Parte de ese mérito les corresponde a Héctor Cúper, Juan Domingo Rocchia y Oscar Garré, guardianes del cerrojo del mejor Ferro, el de los primeros años 80, un sello de Carlos Timoteo Griguol. Se consagró en el Nacional 1982 y jugó en primera 271 partidos.

'Barisio se levantó y, sin un solo gesto, volvió a ocupar su posición. "Alguna vez esto tenía que ocurrir... Cuando vi que la pelota entraba me fastidió el hecho de suponer que el encuentro terminaría empatado. Nada más que por eso"'. La crónica de LA NACION sobre el acontecimiento lo describió tal cual era: un sujeto común, que siempre prefirió los botines de sus compañeros, más allá de sus propios guantes.

Carlos Barisio en la Bombonera, neutralizando un cabezazo de Diego Maradona: fue en 1981, cuando Ferro le peleó el título a Boca
Carlos Barisio en la Bombonera, neutralizando un cabezazo de Diego Maradona: fue en 1981, cuando Ferro le peleó el título a Boca Crédito: Archivo

Alto, flaco, de sonrisa medida, enemigo de los excesos. Nunca se sintió el número 1, el mejor. "Jamás. Siempre lo dije: no tenía idea del valor de lo que me pasaba a mí, porque Ferro peleó mano a mano el campeonato con Boca. A mí me hablaban del récord, de que había entrado en la historia y todo eso, pero nosotros, la verdad, pensábamos en ganar el título", recordaba sobre el campeonato de 1981, el trofeo vestido de xeneize, el de Brindisi y Maradona.

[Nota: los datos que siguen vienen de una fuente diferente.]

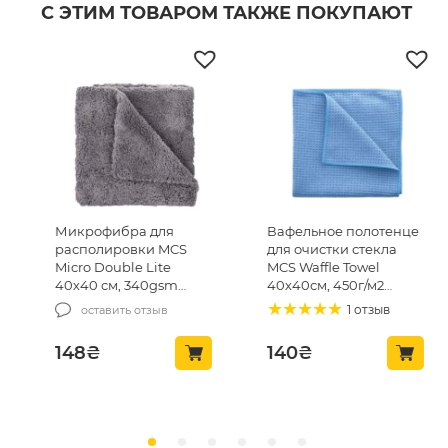
С ЭТИМ ТОВАРОМ ТАКЖЕ ПОКУПАЮТ
Микрофибра для
Вафельное полотенце
располировки MCS
для очистки стекла
Micro Double Lite
MCS Waffle Towel
40х40 см, 340gsm
40х40см, 450г/м2
(MCS-03/1)
(MCS24)
1 отзыв
оставить отзыв
148
₴
140
₴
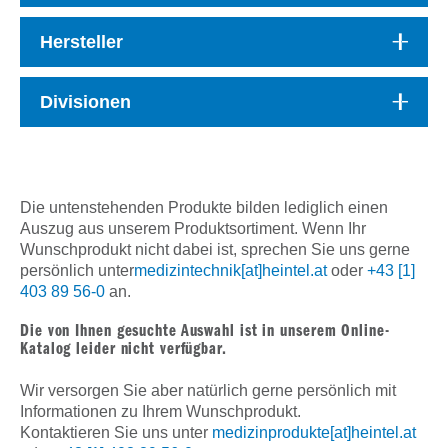
Hersteller
Divisionen
Die untenstehenden Produkte bilden lediglich einen
Auszug aus unserem Produktsortiment. Wenn Ihr
Wunschprodukt nicht dabei ist, sprechen Sie uns gerne
persönlich unter
medizintechnik[at]heintel.at
oder
+43 [1]
403 89 56-0
an.
Die von Ihnen gesuchte Auswahl ist in unserem Online-
Katalog leider nicht verfügbar.
Wir versorgen Sie aber natürlich gerne persönlich mit
Informationen zu Ihrem Wunschprodukt.
Kontaktieren Sie uns unter
medizinprodukte[at]heintel.at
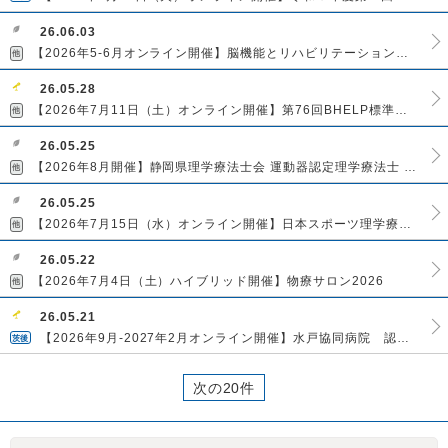
26.06.03
【2026年5-6月オンライン開催】脳機能とリハビリテーション研究会2026年研修会
他
26.05.28
【2026年7月11日（土）オンライン開催】第76回BHELP標準コースwebコース （茨城JRAT開催担当コース）
他
26.05.25
【2026年8月開催】静岡県理学療法士会 運動器認定理学療法士 臨床認定カリキュラム
他
26.05.25
【2026年7月15日（水）オンライン開催】日本スポーツ理学療法学会 第8回臨床研究支援セミナー
他
26.05.22
【2026年7月4日（土）ハイブリッド開催】物療サロン2026
他
26.05.21
【2026年9月-2027年2月オンライン開催】水戸協同病院 認定理学療法士臨床認定カリキュラム（スポーツ理学療法）
茨後
次の20件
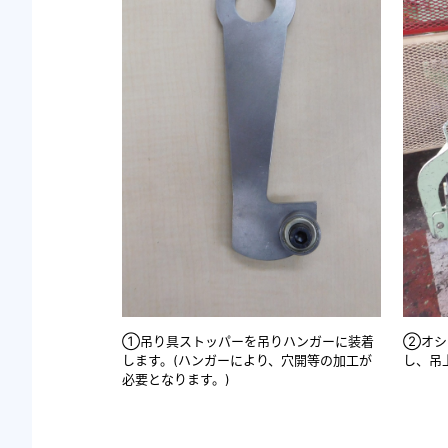
①吊り具ストッパーを吊りハンガーに装着
②オシ
します。(ハンガーにより、穴開等の加工が
し、吊
必要となります。)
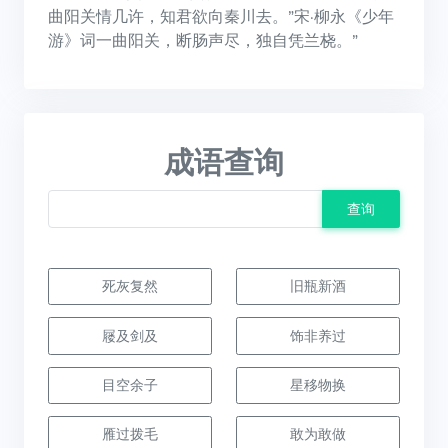
曲阳关情几许，知君欲向秦川去。”宋·柳永《少年
游》词一曲阳关，断肠声尽，独自凭兰桡。”
成语查询
查询
死灰复然
旧瓶新酒
屦及剑及
饰非养过
目空余子
星移物换
雁过拨毛
敢为敢做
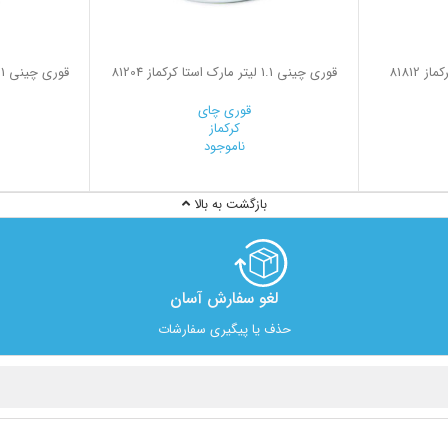
قوری چینی 1.1 لیتر مارك استا کرکماز 81204
قوری چای
کرکماز
ناموجود
بازگشت به بالا
لغو سفارش آسان​
حذف یا پیگیری سفارشات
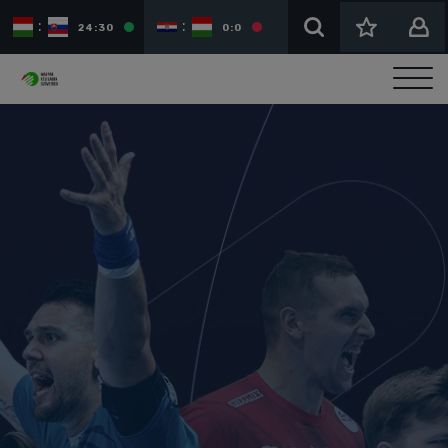
:
:
:
24:30
0:0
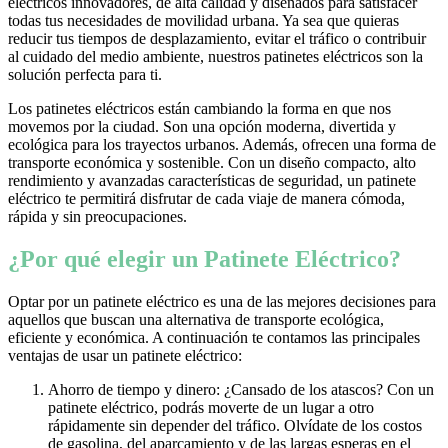
eléctricos innovadores, de alta calidad y diseñados para satisfacer
todas tus necesidades de movilidad urbana. Ya sea que quieras
reducir tus tiempos de desplazamiento, evitar el tráfico o contribuir
al cuidado del medio ambiente, nuestros patinetes eléctricos son la
solución perfecta para ti.
Los patinetes eléctricos están cambiando la forma en que nos
movemos por la ciudad. Son una opción moderna, divertida y
ecológica para los trayectos urbanos. Además, ofrecen una forma de
transporte económica y sostenible. Con un diseño compacto, alto
rendimiento y avanzadas características de seguridad, un patinete
eléctrico te permitirá disfrutar de cada viaje de manera cómoda,
rápida y sin preocupaciones.
¿Por qué elegir un Patinete Eléctrico?
Optar por un patinete eléctrico es una de las mejores decisiones para
aquellos que buscan una alternativa de transporte ecológica,
eficiente y económica. A continuación te contamos las principales
ventajas de usar un patinete eléctrico:
Ahorro de tiempo y dinero: ¿Cansado de los atascos? Con un
patinete eléctrico, podrás moverte de un lugar a otro
rápidamente sin depender del tráfico. Olvídate de los costos
de gasolina, del aparcamiento y de las largas esperas en el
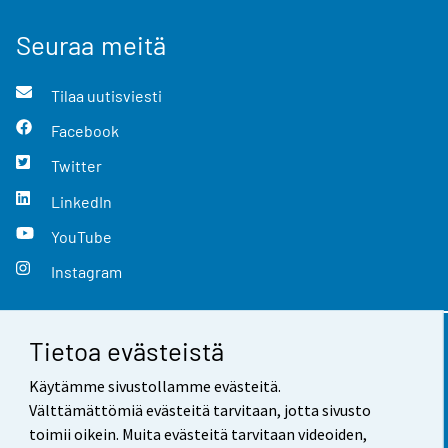
Seuraa meitä
Tilaa uutisviesti
Facebook
Twitter
LinkedIn
YouTube
Instagram
Tietoa evästeistä
Yhteystiedot
Käytämme sivustollamme evästeitä.
Palaute
Välttämättömiä evästeitä tarvitaan, jotta sivusto
toimii oikein. Muita evästeitä tarvitaan videoiden,
Käyttöehdot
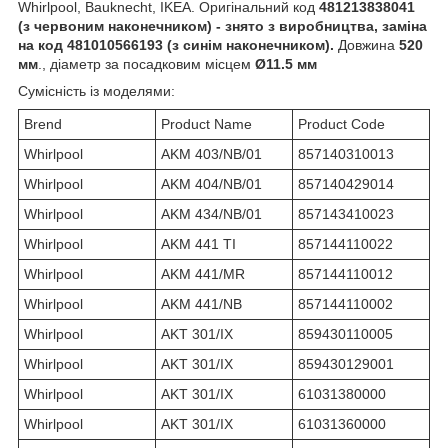
Whirlpool, Bauknecht, IKEA. Оригінальний код
481213838041
(з червоним наконечником) - знято з виробництва, заміна
на код 481010566193 (з синім наконечником).
Довжина
520
мм
., діаметр за посадковим місцем
Ø11.5 мм
Сумісність із моделями:
Brend
Product Name
Product Code
Whirlpool
AKM 403/NB/01
857140310013
Whirlpool
AKM 404/NB/01
857140429014
Whirlpool
AKM 434/NB/01
857143410023
Whirlpool
AKM 441 TI
857144110022
Whirlpool
AKM 441/MR
857144110012
Whirlpool
AKM 441/NB
857144110002
Whirlpool
AKT 301/IX
859430110005
Whirlpool
AKT 301/IX
859430129001
Whirlpool
AKT 301/IX
61031380000
Whirlpool
AKT 301/IX
61031360000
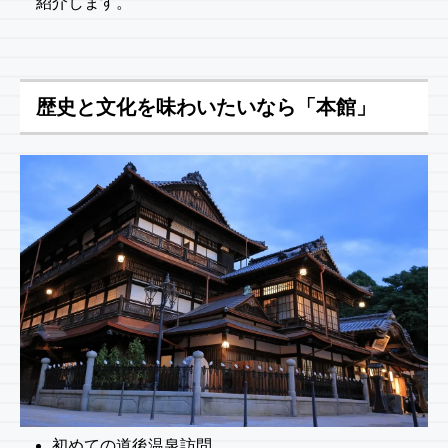
紹介します。
歴史と文化を味わいたいなら「本館」
初めての道後温泉訪問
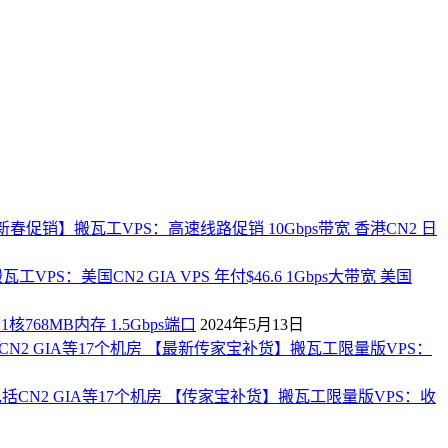
新春促销】搬瓦工VPS：高速线路促销 10Gbps带宽 香港CN2 日
工VPS：美国CN2 GIA VPS 年付$46.6 1Gbps大带宽 美国
768MB内存 1.5Gbps端口
2024年5月13日
【最新传家宝补货】搬瓦工限量版VPS：
【传家宝补货】搬瓦工限量版VPS：收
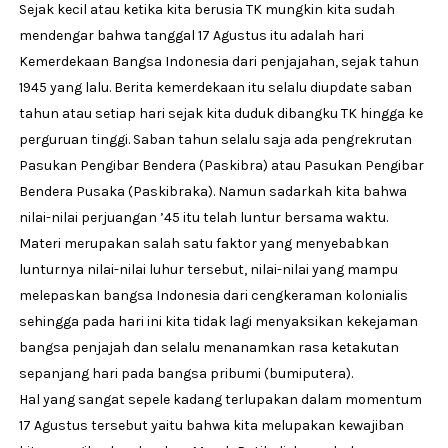
Sejak kecil atau ketika kita berusia TK mungkin kita sudah
mendengar bahwa tanggal 17 Agustus itu adalah hari
Kemerdekaan Bangsa Indonesia dari penjajahan, sejak tahun
1945 yang lalu. Berita kemerdekaan itu selalu diupdate saban
tahun atau setiap hari sejak kita duduk dibangku TK hingga ke
perguruan tinggi. Saban tahun selalu saja ada pengrekrutan
Pasukan Pengibar Bendera (Paskibra) atau Pasukan Pengibar
Bendera Pusaka (Paskibraka). Namun sadarkah kita bahwa
nilai-nilai perjuangan ’45 itu telah luntur bersama waktu.
Materi merupakan salah satu faktor yang menyebabkan
lunturnya nilai-nilai luhur tersebut, nilai-nilai yang mampu
melepaskan bangsa Indonesia dari cengkeraman kolonialis
sehingga pada hari ini kita tidak lagi menyaksikan kekejaman
bangsa penjajah dan selalu menanamkan rasa ketakutan
sepanjang hari pada bangsa pribumi (bumiputera).
Hal yang sangat sepele kadang terlupakan dalam momentum
17 Agustus tersebut yaitu bahwa kita melupakan kewajiban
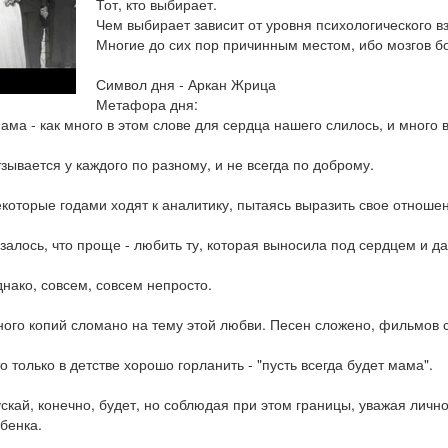
Тот, кто выбирает.
Чем выбирает зависит от уровня психологического в
Многие до сих пор причинным местом, ибо мозгов бо
Символ дня - Аркан Жрица
Метафора дня:
ама - как много в этом слове для сердца нашего слилось, и много в
зывается у каждого по разному, и не всегда по доброму.
которые годами ходят к аналитику, пытаясь выразить свое отноше
залось, что проще - любить ту, которая выносила под сердцем и да
нако, совсем, совсем непросто.
ого копий сломано на тему этой любви. Песен сложено, фильмов с
о только в детстве хорошо горланить - "пусть всегда будет мама".
скай, конечно, будет, но соблюдая при этом границы, уважая личн
бенка.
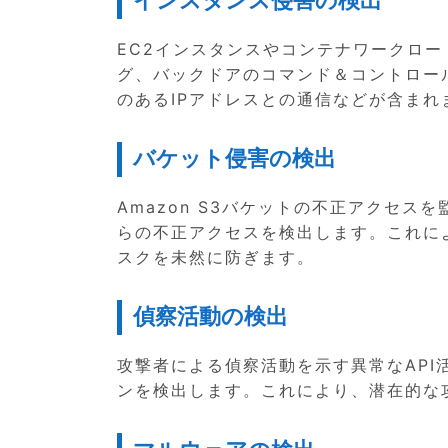
EC2インスタンスやコンテナワークロ
グ、バックドアのコマンド＆コントロー
のあるIPアドレスとの通信などが含まれ
バケット侵害の検出
Amazon S3バケットの不正アクセスを
らの不正アクセスを検出します。これに
スクを未然に防ぎます。
偵察活動の検出
攻撃者による偵察活動を示す異常なAP
ンを検出します。これにより、潜在的な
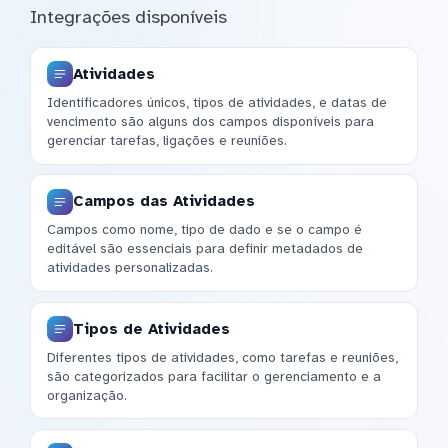
Integrações disponíveis
Atividades
Identificadores únicos, tipos de atividades, e datas de
vencimento são alguns dos campos disponíveis para
gerenciar tarefas, ligações e reuniões.
Campos das Atividades
Campos como nome, tipo de dado e se o campo é
editável são essenciais para definir metadados de
atividades personalizadas.
Tipos de Atividades
Diferentes tipos de atividades, como tarefas e reuniões,
são categorizados para facilitar o gerenciamento e a
organização.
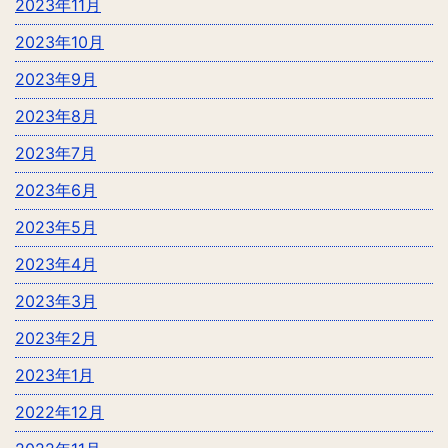
2023年11月
2023年10月
2023年9月
2023年8月
2023年7月
2023年6月
2023年5月
2023年4月
2023年3月
2023年2月
2023年1月
2022年12月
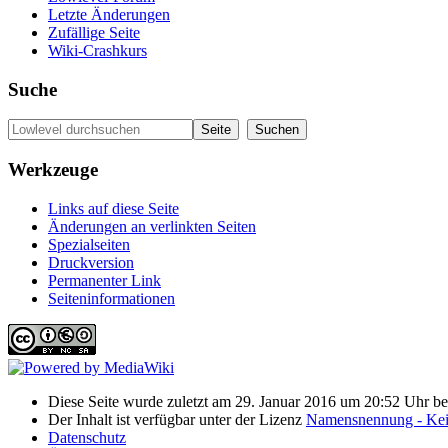
Letzte Änderungen
Zufällige Seite
Wiki-Crashkurs
Suche
Werkzeuge
Links auf diese Seite
Änderungen an verlinkten Seiten
Spezialseiten
Druckversion
Permanenter Link
Seiten­informationen
Diese Seite wurde zuletzt am 29. Januar 2016 um 20:52 Uhr bea
Der Inhalt ist verfügbar unter der Lizenz
Namensnennung - Kein
Datenschutz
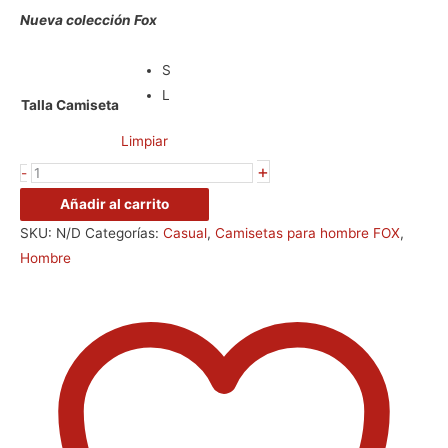
Nueva colección Fox
S
L
Talla Camiseta
Limpiar
+
-
Añadir al carrito
SKU:
N/D
Categorías:
Casual
,
Camisetas para hombre FOX
,
Hombre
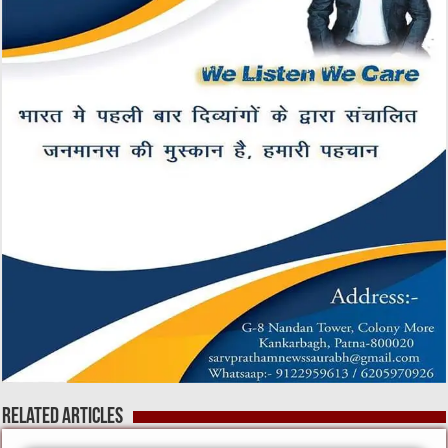
Related Articles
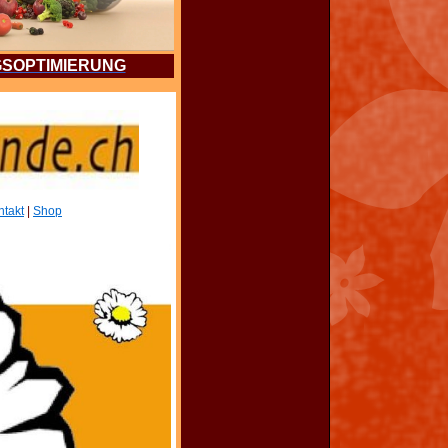
SOPTIMIERUNG
ntakt
|
Shop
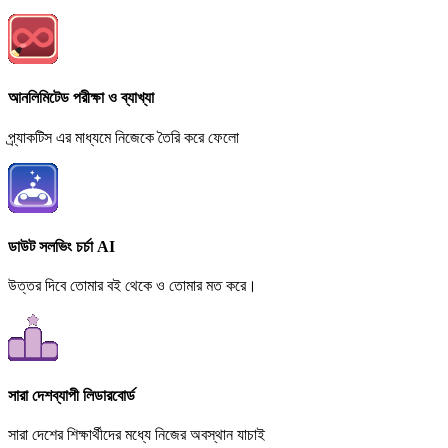
আনলিমিটেড পরীক্ষা ও ব্যাখ্যা
প্র্যাকটিস এর মাধ্যমে নিজেকে তৈরি করে ফেলো
ডাউট সলভিং চর্চা AI
উত্তর দিবে তোমার বই থেকে ও তোমার মত করে।
সারা দেশব্যাপী লিডারবোর্ড
সারা দেশের শিক্ষার্থীদের মধ্যে নিজের অবস্থান যাচাই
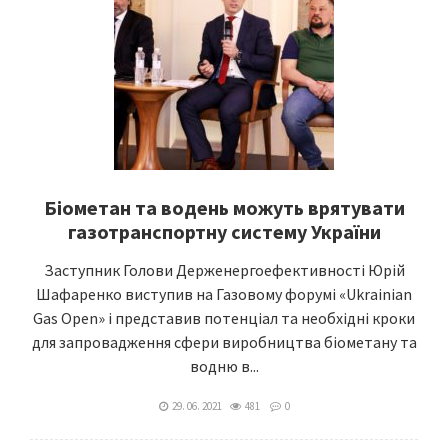
Біометан та водень можуть врятувати
газотранспортну систему України
Заступник Голови Держенергоефективності Юрій
Шафаренко виступив на Газовому форумі «Ukrainian
Gas Open» і представив потенціал та необхідні кроки
для запровадження сфери виробництва біометану та
водню в...
29. 06. 2021
481
0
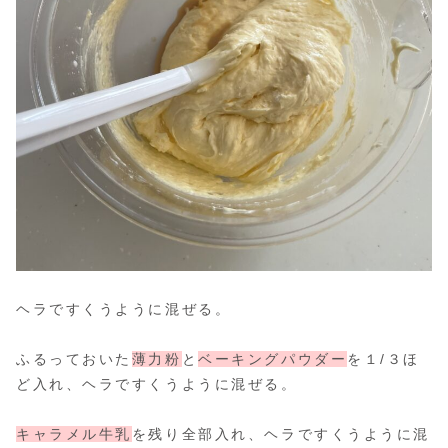
ヘラですくうように混ぜる。
ふるっておいた
薄力粉
と
ベーキングパウダー
を１/３ほ
ど入れ、ヘラですくうように混ぜる。
キャラメル牛乳
を残り全部入れ、ヘラですくうように混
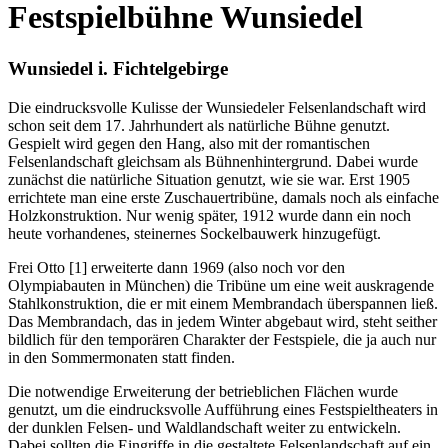
Festspielbühne Wunsiedel
Wunsiedel i. Fichtelgebirge
Die eindrucksvolle Kulisse der Wunsiedeler Felsenlandschaft wird
schon seit dem 17. Jahrhundert als natürliche Bühne genutzt.
Gespielt wird gegen den Hang, also mit der romantischen
Felsenlandschaft gleichsam als Bühnenhintergrund. Dabei wurde
zunächst die natürliche Situation genutzt, wie sie war. Erst 1905
errichtete man eine erste Zuschauertribüne, damals noch als einfache
Holzkonstruktion. Nur wenig später, 1912 wurde dann ein noch
heute vorhandenes, steinernes Sockelbauwerk hinzugefügt.
Frei Otto [1] erweiterte dann 1969 (also noch vor den
Olympiabauten in München) die Tribüne um eine weit auskragende
Stahlkonstruktion, die er mit einem Membrandach überspannen ließ.
Das Membrandach, das in jedem Winter abgebaut wird, steht seither
bildlich für den temporären Charakter der Festspiele, die ja auch nur
in den Sommermonaten statt finden.
Die notwendige Erweiterung der betrieblichen Flächen wurde
genutzt, um die eindrucksvolle Aufführung eines Festspieltheaters in
der dunklen Felsen- und Waldlandschaft weiter zu entwickeln.
Dabei sollten die Eingriffe in die gestaltete Felsenlandschaft auf ein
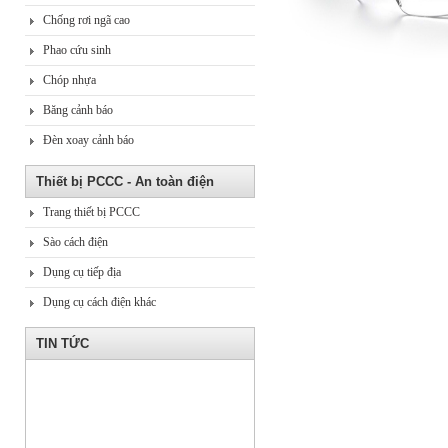
Chống rơi ngã cao
Phao cứu sinh
Chóp nhựa
Băng cảnh báo
Đèn xoay cảnh báo
Thiết bị PCCC - An toàn điện
Trang thiết bị PCCC
Sào cách điện
Dụng cụ tiếp địa
Dụng cụ cách điện khác
TIN TỨC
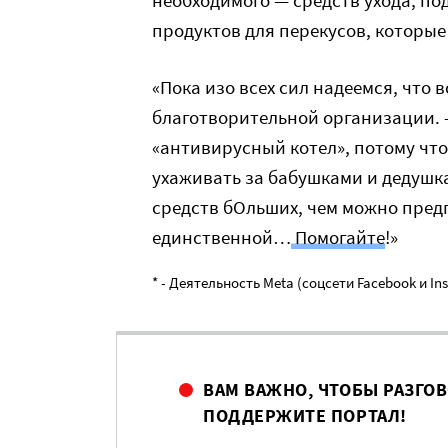
необходимого — средств ухода, по
продуктов для перекусов, кот
орые
«Пока изо всех сил надеемся, что
благотворительной организации. 
«антивирусный котел», потому что 
ухаживать за бабушками и дедушка
средств бОльших, чем можно пред
единственной…
Помогайте
!»
* - Деятельность Meta (соцсети Facebook и I
ВАМ ВАЖНО, ЧТОБЫ РАЗГО
ПОДДЕРЖИТЕ ПОРТАЛ!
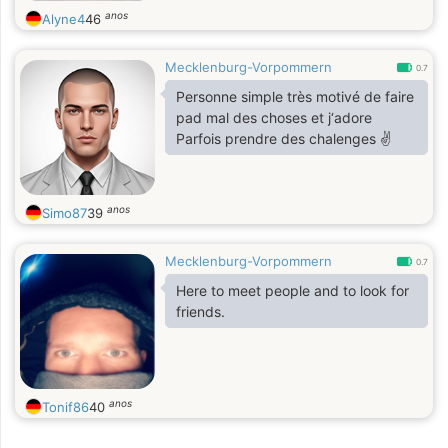
anos
Alyne4
46
Mecklenburg-Vorpommern
0.7
Personne simple très motivé de faire
pad mal des choses et j‘adore
Parfois prendre des chalenges ✌️
anos
Simo87
39
Mecklenburg-Vorpommern
0.7
Here to meet people and to look for
friends.
anos
Tonif86
40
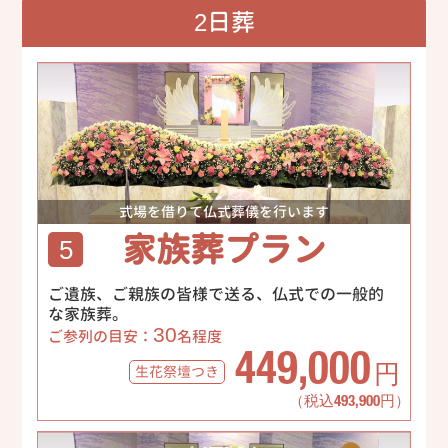
2日葬
式場を借りて仏式葬儀を行います
家族葬プラン
5
ご遺族、ご親族の皆様で送る、仏式での一般的
な家族葬。
30
ご参列の目安：
名程度
449,000
生花祭壇
つき
円
（税込493,900円）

Barisio acaba de superar uno de los récords, el de Antonio Roma (783 minutos, en 1969) y es felicitado por Juan Domingo Rocchia
Barisio acaba de superar uno de los récords, el de Antonio Roma (783 minutos, en 1969) y es felicitado por Juan Domingo Rocchia Crédito: Archivo

Se inclinó por la dirección técnica, pero se escapó rápido de un puesto ingrato, lejos de la nobleza solitaria de un arco. Se dedicó a los que menos tienen: entrenaba a los arqueros libres, que ensayaban la vuelta bajo la órbita de Agremiados. "El arquero se luce o te defenestran, es un puesto especial, hay que estar bien de la cabeza", decía Barisio, un caballero del arco, que se despide en silencio, lejos de las luces, como fue su trayectoria. El dueño de un récord imposible de batir, vigente desde casi cuatro décadas.

Los restos de Carlos Barisio son velados en Avenida Congreso 1757 y serán sepultados este jueves, a las 11.30, en el cementerio de la Chacarita.